● **What is required**
Once the line with "高為元續任後參與國外校長遴選惹議 發信致歉清華人 | 生活 |" is found in the material, write out that line and every later line exactly, through the end.

● **The records**
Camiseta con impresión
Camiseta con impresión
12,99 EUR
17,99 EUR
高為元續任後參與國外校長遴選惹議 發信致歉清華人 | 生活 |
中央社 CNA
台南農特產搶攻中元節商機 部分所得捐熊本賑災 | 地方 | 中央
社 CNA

● **Exercise answer**
高為元續任後參與國外校長遴選惹議 發信致歉清華人 | 生活 |
中央社 CNA
台南農特產搶攻中元節商機 部分所得捐熊本賑災 | 地方 | 中央
社 CNA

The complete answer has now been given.